The response should consist of the data below, copied exactly, with no pictures in it.

>>>

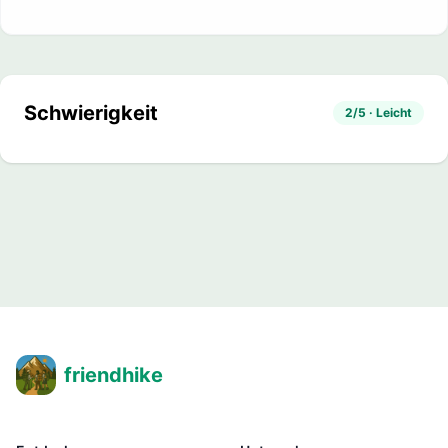
Schwierigkeit
2/5 · Leicht
friendhike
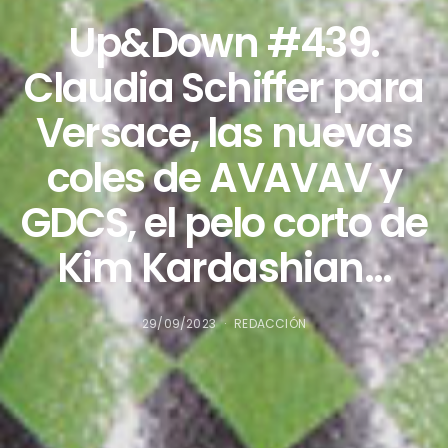
Up&Down #439.
Claudia Schiffer para
Versace, las nuevas
coles de AVAVAV y
GDCS, el pelo corto de
Kim Kardashian…
29/09/2023
REDACCIÓN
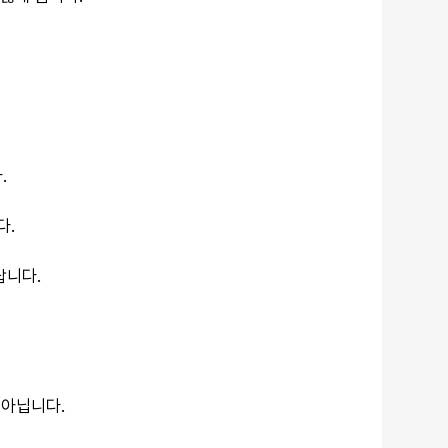
.
다.
답니다.
 아닙니다.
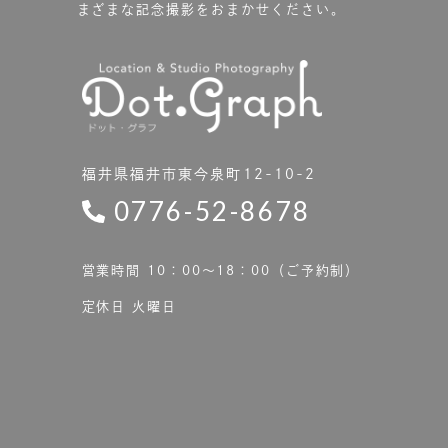
まざまな記念撮影をおまかせください。
福井県福井市東今泉町12-10-2
0776-52-8678
営業時間 10：00〜18：00（ご予約制）
定休日 火曜日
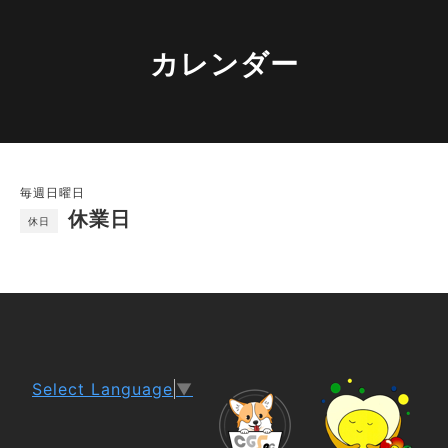
カレンダー
毎週日曜日
休業日
休日
Select Language
▼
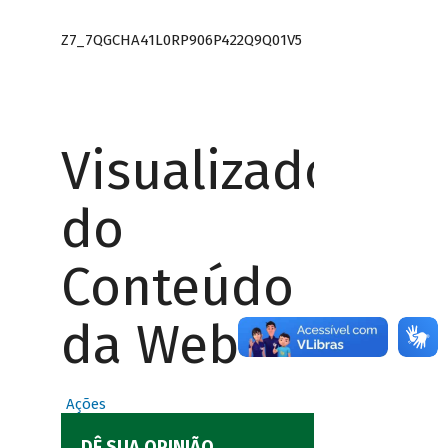
Z7_7QGCHA41L0RP906P422Q9Q01V5
Visualizador
do
Conteúdo
da Web
Ações
DÊ SUA OPINIÃO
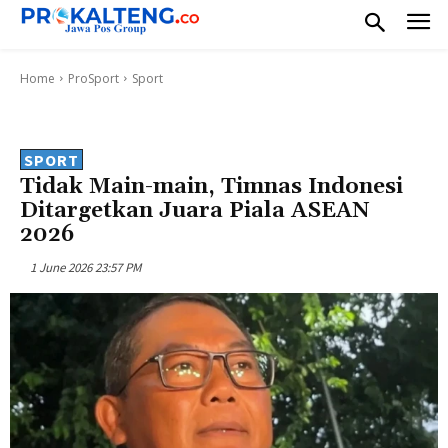
Home
ProSport
Sport
SPORT
Tidak Main-main, Timnas Indonesi
Ditargetkan Juara Piala ASEAN
2026
1 June 2026 23:57 PM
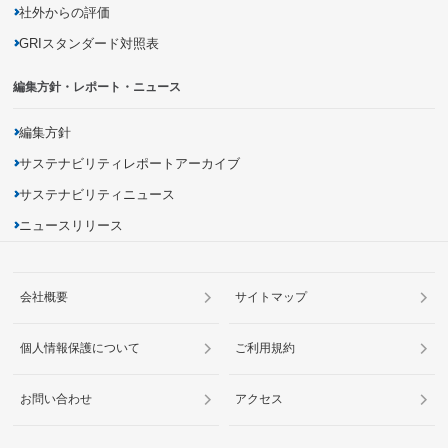
社外からの評価
GRIスタンダード対照表
編集方針・レポート・ニュース
編集方針
サステナビリティレポートアーカイブ
サステナビリティニュース
ニュースリリース
会社概要
サイトマップ
個人情報保護について
ご利用規約
お問い合わせ
アクセス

<<<

◆ Result below
Schwierigkeit
2/5 · Leicht
friendhike
Up&Down #439.
Claudia Schiffer para
Versace, las nuevas
coles de AVAVAV y
GDCS, el pelo corto de
Kim Kardashian…
29/09/2023
REDACCIÓN
.
다.
답니다.
 아닙니다.
まざまな記念撮影をおまかせください。
福井県福井市東今泉町12-10-2
0776-52-8678
営業時間 10：00〜18：00（ご予約制）
定休日 火曜日
カレンダー
毎週日曜日
休業日
休日
Select Language
▼
Z7_7QGCHA41L0RP906P422Q9Q01V5
Visualizador
do
Conteúdo
da Web
Ações
DÊ SUA OPINIÃO
Home
ProSport
Sport
SPORT
Tidak Main-main, Timnas Indonesi
Ditargetkan Juara Piala ASEAN
2026
1 June 2026 23:57 PM
社外からの評価
GRIスタンダード対照表
編集方針・レポート・ニュース
編集方針
サステナビリティレポートアーカイブ
サステナビリティニュース
ニュースリリース
会社概要
サイトマップ
個人情報保護について
ご利用規約
お問い合わせ
アクセス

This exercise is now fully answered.